In protest, Apple claims that the proposal would stifle innovation, but that was shot down by Anna Cavazzini, the chair of the European Parliament’s consumer protection committee, who pointed out that if something better than USB-C emerged, the rules would adapt. It’s not like Apple is facing an imminent threat either, since standardization would come into force in 2024 at the earliest.
There really doesn’t seem much hope of Apple swaying EU officials, and it’s for the better of the tech industry. The company is fighting a losing battle — particularly because there are few good reasons to cling to Lightning.
Lightning vs USB-C: The tide is turning
To begin with, Apple itself is slowly abandoning the format. The iPhone 13 lineup now represents the company’s only flagship products equipped with a Lightning port. Every iPad except for the 10.2-inch “budget” model has switched to USB-C, helping to bolster their laptop replacement credentials. You can still find Lightning on audio-related products like AirPods, the iPod touch, and the Powerbeats Pro, but gear like the Beats Flex and Beats Studio Buds have made the switch. That’s probably because the Beats brand caters to both iOS and Android users, and the latter has come to expect USB-C.
On a technical level, the reasons to cross over are obvious. Device and connector improvements have barely kept Lightning relevant. Via a Lightning-to-USB-C cable, you can charge an iPhone 13 at up to 25W — more than the Pixel 5’s 18W, for example — but Apple hasn’t said if Lightning is capable of more. Android phones regularly support at least twice that wattage over USB-C. The Xiaomi Mi Mix 4’s charger is rated at a crazy 120W, meaning owners can do a full recharge in as little as 21 minutes, and that’s without Boost Mode on. The USB Promoter Group has already greenlit charging up to 240W for future USB-C devices and cables.
The iPhone's Lightning port is slower to charge and transfer data than USB-C equivalents.
When it comes to data, even the fastest Lightning ports are limited to USB 3.0 speeds, and some may still be at 2.0. We’d know for sure if Apple was more forthcoming with tech specs. At the 3.0 level that’s still a cap of 5Gbps or less, versus the 10Gbps on many dedicated USB-C connections. Some USB 3.2 devices are now reaching 20Gbps, and if you’re lucky enough to have USB 4, the ceiling is 40Gbps.

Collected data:
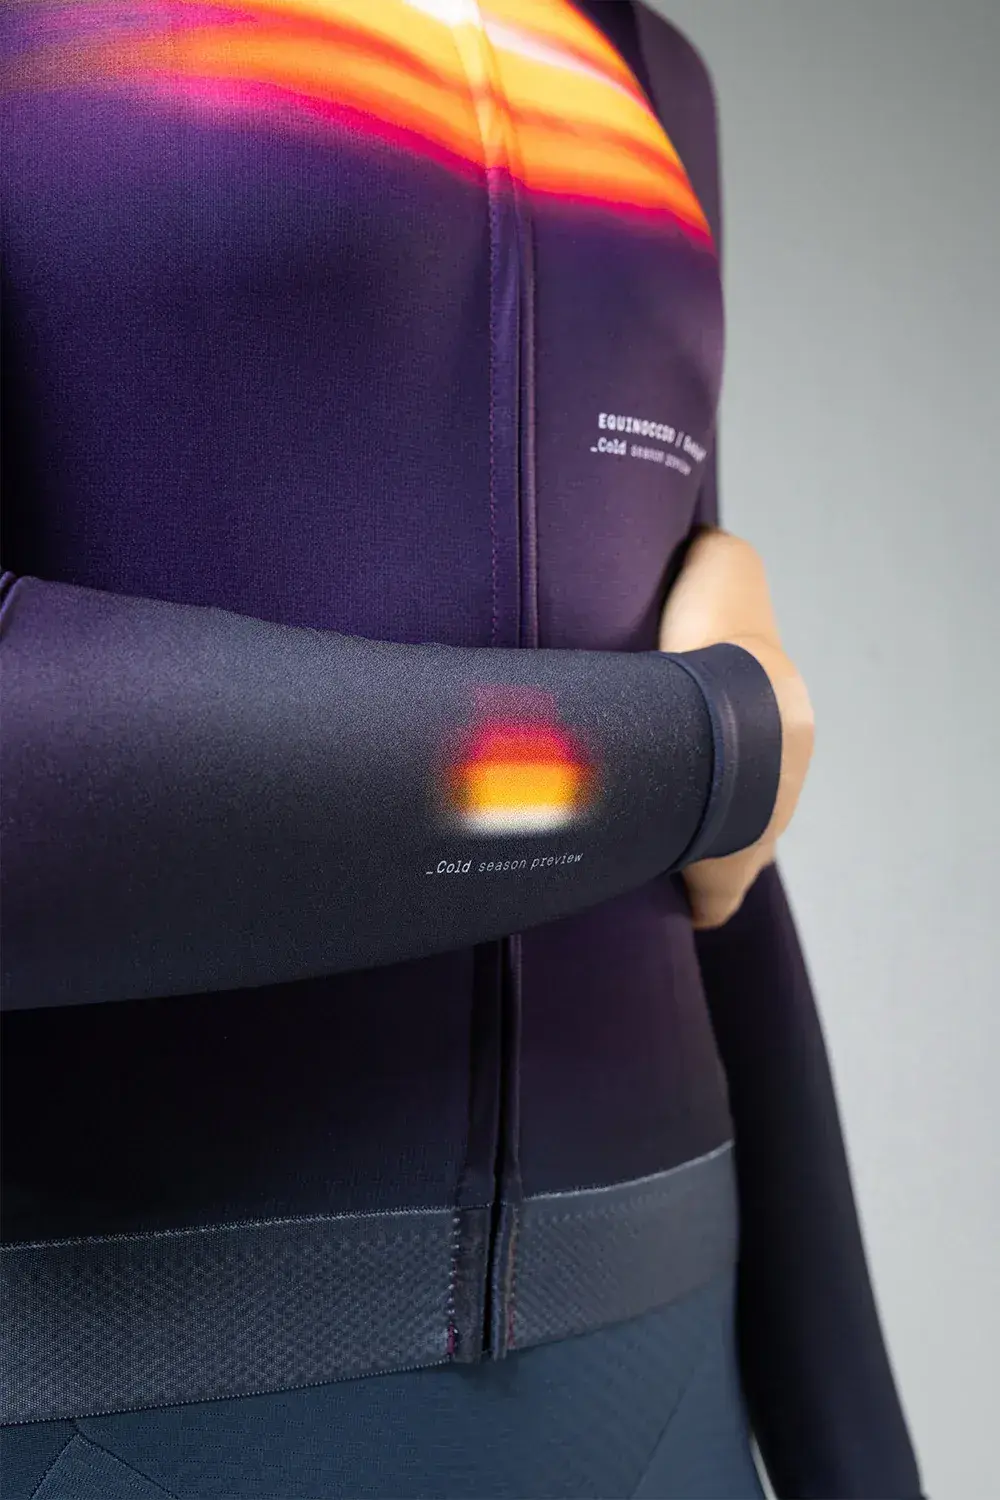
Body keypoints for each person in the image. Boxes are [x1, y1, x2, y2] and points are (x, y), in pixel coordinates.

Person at [0, 1, 922, 1495]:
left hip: (668, 1361)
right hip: (122, 1394)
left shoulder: (650, 69)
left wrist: (858, 1451)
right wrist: (709, 749)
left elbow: (725, 884)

Assignment 1 =>
According to the Lightning vs USB-C text, what is the highest wattage at which an iPhone 13 can charge through a Lightning-to-USB-C cable?
Assignment 2 =>
Please carry the Lightning vs USB-C text forward from its final sentence.
The rows have no connection to the Lightning vs USB-C text.

Final answer 1 =>
Up to 25W.

Final answer 2 =>
Do you support the idea of USB-C as a universal (wired) charging standard?
Nothing illustrates the absurdity of Apple’s position more than the iPhone 13 Pro. 256GB storage models will soon be able to shoot video in the Apple ProRes codec, popular for TV- and cinema-quality work. Yet iMore notes that in 4K HDR, a single minute of ProRes consumes 6GB — for 30 minutes of footage, you’re talking upwards of 50 minutes to transfer it to a Mac or PC at USB 2.0 speeds, or around five minutes via USB 3.0. A 10Gbps USB-C transfer would shrink the ordeal to a little over two minutes.
Returning to the European situation, the EU is right to suggest that proprietary standards are terrible for e-waste. Although Lightning interacts with most USB ports and adapters just fine, that still translates into many cables, docks, and other accessories that become useless when someone switches to Android. Someone switching to an iPhone, conversely, may still have use for their USB-C purchases, even if it’s with other hardware. The EU proposal would allegedly reduce e-waste “by almost a thousand tonnes” annually — whether or not that figure is exaggerated, there’s no denying that waste would be reduced.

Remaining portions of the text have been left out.